### WHAT TO DO
1. List every basic functor that the text on robustly parameterised probabilistic models gives as a building block for models.
2. According to the text on robustly parameterised probabilistic models, what does naturality ensure?

### READING TEXT
Section: New Results
Robustly Parameterised Higher-Order Probabilistic Models
Participants : Fredrik Dahlqvist, Vincent Danos, Ilias Garnier [correspondant] .
We present a method for constructing robustly parameterised families of higher-order probabilistic models. Parameter spaces and models are represented by certain classes of functors in the category of Polish spaces. Maps from parameter spaces to models (parameterisations) are continuous and natural transformations between such functors. Naturality ensures that parameterised models are invariant by change of granularity – i.e. that parameterisations are intrinsic. Continuity ensures that models are robust with respect to their parameterisation. Our method allows one to build models from a set of basic functors among which the Giry probabilistic functor, spaces of cadlag trajectories (in continuous and discrete time), multisets and compact powersets. These functors can be combined by guarded composition, product and coproduct. Parameter spaces range over the polynomial closure of Giry-like functors. Thus we obtain a class of robust parameterised models which includes the Dirichlet process, various point processes (random sequences with values in Polish spaces) and other classical objects of probability theory. By extending techniques developed in prior work, we show how to reduce the questions of existence, uniqueness, naturality, and continuity of a parameterised model to combinatorial questions only involving finite spaces.

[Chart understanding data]
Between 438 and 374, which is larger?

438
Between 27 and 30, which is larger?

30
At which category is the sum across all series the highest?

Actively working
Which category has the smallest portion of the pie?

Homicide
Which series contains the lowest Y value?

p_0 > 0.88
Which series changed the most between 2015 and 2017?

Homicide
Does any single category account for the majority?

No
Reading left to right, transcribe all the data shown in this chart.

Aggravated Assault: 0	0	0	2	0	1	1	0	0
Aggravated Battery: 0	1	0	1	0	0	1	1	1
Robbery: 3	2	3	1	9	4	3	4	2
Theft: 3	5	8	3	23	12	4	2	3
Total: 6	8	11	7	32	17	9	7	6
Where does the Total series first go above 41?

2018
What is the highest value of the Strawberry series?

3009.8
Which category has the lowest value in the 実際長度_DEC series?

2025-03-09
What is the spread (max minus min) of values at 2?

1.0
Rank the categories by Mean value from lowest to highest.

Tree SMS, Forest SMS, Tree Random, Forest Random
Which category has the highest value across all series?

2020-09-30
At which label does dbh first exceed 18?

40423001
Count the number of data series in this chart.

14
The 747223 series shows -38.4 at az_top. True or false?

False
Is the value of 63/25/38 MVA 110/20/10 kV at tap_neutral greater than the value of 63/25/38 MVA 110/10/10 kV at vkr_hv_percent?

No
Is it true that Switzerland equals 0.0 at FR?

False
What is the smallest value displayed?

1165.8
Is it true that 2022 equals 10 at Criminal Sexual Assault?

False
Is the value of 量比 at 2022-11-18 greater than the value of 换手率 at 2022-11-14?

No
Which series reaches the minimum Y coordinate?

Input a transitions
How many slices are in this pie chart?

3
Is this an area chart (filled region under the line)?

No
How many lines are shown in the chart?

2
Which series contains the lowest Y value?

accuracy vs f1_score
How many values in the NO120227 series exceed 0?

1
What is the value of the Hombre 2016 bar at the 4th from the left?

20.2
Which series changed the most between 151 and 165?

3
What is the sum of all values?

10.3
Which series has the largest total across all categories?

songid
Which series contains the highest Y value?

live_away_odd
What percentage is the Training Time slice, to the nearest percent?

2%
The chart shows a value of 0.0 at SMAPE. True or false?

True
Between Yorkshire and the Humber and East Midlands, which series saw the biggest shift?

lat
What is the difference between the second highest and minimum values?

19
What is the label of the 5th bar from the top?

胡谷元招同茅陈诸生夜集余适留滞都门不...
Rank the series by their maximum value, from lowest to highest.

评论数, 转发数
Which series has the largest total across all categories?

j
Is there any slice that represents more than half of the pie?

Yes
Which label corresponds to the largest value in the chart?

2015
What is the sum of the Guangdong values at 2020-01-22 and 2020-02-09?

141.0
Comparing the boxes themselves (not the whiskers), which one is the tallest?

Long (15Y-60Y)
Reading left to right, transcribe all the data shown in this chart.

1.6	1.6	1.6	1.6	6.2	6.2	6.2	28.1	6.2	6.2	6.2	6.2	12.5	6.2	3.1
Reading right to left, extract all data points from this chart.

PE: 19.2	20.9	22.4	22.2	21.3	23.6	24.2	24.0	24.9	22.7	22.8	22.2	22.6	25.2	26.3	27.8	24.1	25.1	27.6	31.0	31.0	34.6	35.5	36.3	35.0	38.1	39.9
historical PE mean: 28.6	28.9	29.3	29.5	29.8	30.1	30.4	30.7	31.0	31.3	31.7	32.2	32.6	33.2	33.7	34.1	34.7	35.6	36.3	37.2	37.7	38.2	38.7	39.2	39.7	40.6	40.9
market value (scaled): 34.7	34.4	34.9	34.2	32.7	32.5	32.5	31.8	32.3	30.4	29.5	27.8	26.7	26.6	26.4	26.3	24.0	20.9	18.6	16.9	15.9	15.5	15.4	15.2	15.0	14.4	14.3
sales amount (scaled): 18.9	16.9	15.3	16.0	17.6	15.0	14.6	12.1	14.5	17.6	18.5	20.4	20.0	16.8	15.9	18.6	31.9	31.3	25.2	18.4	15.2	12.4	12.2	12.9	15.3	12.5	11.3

### ANSWERS BY TASK
1.
- the Giry probabilistic functor
- spaces of cadlag trajectories (in continuous and discrete time)
- multisets
- compact powersets

2. Naturality ensures that parameterised models are invariant by change of granularity, so parameterisations are intrinsic.